[Given exercise 1] In the post about the Dataflow job, what is the default value of the --input argument?
[Given exercise 2] Extend the post about the Dataflow job, picking up right after its final line.

[Source document]
+ + + + + + +

Reputation: 23
I have written a Python dataflow job to read data from a csv file and populate a BigQuery table with that data. However, an error keeps popping up whenever I run this job. If I remove the write to Big Query part and write to file instead, the code is executing fine and the table is being written to the output file in dict format. The code is the following:
import argparse
import logging
import re
import apache_beam as beam
from apache_beam.io import ReadFromText
from apache_beam.io import WriteToText
from apache_beam.metrics import Metrics
from apache_beam.metrics.metric import MetricsFilter
from apache_beam.options.pipeline_options import PipelineOptions
from apache_beam.options.pipeline_options import SetupOptions
import json
from apache_beam.io.gcp.bigquery import TableRowJsonCoder
class ToTableRowDoFn(beam.DoFn):
def process(self,x):
values = x.split(',')
rows={}
rows["Name"]=values[0]
rows["Place_of_Birth"]=values[1]
rows["Age"]=values[2]
return [rows]
parser = argparse.ArgumentParser()
parser.add_argument('--input',
dest='input',
default='gs://dataflow-samples/shakespeare/kinglear.txt',
help='Input file to process.')
parser.add_argument('--output',
dest='output',
help='Output file to write results to.')
known_args, pipeline_args = parser.parse_known_args(None)
pipeline_options = PipelineOptions(pipeline_args)
pipeline_options.view_as(SetupOptions).save_main_session = True
p = beam.Pipeline(options=pipeline_options)
# Read the text file[pattern] into a PCollection.

+ + + + + + +

[Excerpted records]
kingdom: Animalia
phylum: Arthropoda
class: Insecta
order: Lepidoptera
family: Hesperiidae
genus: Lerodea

+ + + + + + +

[Final answer 1] gs://dataflow-samples/shakespeare/kinglear.txt

[Final answer 2]
lines = p | 'read' >> ReadFromText(known_args.input)
lines | 'ToTableRows' >> beam.ParDo(ToTableRowDoFn()) | 'write' >>
beam.io.Write(beam.io.BigQuerySink(
'xxxx:ZZZZZZ.YYYYY',
schema='Name:STRING, Place_of_Birth:STRING, Age:STRING'))
# Actually run the pipeline (all operations above are deferred).
result = p.run()
I am loading the following csv file:
Name1,Place1,40
Name2,Place2,20
The error I get when I run this code on the csv file is the following:
AttributeError: 'FieldList' object has no attribute '_FieldList__field'
If I remove the WritetoBigQuery part and write to file instead, the code is working fine. Please help me resolve this issue.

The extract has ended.